Please count the lines in the entries below that contain the string "shields", treating uppercase and lowercase as different, and give only that number.

◆ Collected data ◆
════════

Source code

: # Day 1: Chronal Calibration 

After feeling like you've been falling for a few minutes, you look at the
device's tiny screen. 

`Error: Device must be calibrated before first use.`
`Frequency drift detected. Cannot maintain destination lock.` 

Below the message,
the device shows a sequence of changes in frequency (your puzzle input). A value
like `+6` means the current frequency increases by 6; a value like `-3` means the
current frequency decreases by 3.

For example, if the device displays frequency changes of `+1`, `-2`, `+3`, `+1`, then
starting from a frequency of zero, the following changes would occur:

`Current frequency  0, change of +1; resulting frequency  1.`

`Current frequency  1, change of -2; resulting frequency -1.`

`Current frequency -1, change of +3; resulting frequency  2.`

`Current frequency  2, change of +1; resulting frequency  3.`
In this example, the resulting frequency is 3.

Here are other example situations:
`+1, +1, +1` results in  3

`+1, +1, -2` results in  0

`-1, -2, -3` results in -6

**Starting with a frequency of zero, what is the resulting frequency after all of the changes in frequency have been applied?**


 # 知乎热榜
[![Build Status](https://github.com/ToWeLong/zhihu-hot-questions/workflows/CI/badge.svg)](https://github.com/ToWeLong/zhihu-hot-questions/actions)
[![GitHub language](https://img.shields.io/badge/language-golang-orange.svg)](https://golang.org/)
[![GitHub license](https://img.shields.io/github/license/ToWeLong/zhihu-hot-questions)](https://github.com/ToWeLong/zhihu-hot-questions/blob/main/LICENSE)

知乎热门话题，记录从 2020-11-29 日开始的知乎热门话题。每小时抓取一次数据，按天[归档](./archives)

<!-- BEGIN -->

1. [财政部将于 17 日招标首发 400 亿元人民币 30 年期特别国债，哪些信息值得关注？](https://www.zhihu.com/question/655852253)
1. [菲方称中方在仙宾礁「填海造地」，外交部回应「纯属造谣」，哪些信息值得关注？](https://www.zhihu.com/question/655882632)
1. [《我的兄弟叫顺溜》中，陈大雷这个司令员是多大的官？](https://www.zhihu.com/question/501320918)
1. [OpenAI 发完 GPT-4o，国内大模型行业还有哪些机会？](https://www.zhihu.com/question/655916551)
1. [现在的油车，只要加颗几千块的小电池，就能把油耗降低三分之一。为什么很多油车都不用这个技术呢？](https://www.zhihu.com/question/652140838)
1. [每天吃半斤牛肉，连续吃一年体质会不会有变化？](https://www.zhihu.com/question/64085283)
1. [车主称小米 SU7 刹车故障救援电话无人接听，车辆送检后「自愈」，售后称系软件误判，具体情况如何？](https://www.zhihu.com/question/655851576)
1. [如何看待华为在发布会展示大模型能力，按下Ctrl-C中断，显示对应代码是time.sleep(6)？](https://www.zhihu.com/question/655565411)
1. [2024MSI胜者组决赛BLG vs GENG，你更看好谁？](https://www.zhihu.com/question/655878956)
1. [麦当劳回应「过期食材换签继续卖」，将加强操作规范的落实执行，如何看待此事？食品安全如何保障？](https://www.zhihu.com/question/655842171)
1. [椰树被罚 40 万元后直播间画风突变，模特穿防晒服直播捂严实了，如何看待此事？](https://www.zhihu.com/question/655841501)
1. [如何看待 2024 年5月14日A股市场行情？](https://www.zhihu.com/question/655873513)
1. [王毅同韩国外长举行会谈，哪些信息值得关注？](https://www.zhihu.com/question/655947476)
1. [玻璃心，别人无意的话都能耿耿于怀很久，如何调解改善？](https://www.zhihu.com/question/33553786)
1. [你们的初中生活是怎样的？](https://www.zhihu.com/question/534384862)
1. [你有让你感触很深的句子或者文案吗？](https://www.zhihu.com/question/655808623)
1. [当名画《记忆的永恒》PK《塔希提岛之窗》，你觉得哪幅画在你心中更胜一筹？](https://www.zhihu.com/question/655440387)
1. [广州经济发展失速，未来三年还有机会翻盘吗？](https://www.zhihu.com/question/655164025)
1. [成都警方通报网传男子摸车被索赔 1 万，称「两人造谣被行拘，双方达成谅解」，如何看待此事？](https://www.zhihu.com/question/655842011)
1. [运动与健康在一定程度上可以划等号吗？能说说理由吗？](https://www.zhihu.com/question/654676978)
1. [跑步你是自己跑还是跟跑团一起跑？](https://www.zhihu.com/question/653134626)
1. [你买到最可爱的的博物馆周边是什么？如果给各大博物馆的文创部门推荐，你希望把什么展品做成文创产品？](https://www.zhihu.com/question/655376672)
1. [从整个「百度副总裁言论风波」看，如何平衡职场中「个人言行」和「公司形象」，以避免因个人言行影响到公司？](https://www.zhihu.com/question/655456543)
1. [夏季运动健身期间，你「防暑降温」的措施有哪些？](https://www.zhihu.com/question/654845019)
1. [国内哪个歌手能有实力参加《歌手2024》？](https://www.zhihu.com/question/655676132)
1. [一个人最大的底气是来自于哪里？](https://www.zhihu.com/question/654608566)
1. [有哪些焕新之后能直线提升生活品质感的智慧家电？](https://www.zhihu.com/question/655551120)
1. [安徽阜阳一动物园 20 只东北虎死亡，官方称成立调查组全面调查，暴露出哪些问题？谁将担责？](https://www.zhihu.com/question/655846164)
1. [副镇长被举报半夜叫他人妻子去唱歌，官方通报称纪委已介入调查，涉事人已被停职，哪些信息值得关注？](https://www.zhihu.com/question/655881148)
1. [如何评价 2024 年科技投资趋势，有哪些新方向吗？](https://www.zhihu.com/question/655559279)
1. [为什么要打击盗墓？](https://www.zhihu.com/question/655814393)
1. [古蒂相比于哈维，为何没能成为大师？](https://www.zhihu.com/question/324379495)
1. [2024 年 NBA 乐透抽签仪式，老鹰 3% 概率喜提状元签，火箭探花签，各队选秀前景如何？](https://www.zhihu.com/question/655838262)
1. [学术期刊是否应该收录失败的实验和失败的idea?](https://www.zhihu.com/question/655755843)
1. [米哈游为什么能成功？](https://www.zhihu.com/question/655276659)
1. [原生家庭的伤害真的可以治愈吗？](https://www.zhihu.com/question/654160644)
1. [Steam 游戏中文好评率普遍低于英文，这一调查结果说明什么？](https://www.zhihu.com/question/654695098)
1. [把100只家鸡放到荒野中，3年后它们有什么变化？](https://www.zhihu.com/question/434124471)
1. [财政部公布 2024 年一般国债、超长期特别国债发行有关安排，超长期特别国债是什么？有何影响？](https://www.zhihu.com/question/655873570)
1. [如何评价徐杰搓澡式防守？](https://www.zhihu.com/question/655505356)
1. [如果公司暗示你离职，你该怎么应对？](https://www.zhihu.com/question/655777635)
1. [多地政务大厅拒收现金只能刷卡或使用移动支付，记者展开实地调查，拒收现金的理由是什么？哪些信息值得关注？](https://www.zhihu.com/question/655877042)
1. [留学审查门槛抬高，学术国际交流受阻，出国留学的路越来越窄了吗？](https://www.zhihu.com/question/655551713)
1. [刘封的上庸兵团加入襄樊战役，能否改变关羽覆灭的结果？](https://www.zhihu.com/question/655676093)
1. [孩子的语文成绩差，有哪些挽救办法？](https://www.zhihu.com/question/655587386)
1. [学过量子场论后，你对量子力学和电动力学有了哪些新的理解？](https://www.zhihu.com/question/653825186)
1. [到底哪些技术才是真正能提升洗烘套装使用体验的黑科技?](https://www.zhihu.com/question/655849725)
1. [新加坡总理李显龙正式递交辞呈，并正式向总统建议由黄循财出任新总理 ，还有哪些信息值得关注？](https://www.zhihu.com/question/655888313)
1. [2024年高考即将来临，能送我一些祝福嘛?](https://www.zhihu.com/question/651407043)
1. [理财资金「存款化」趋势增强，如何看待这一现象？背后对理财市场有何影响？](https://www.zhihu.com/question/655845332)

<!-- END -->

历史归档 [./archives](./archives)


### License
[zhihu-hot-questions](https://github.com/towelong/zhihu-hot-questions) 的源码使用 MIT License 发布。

════════

◆ Output ◆
2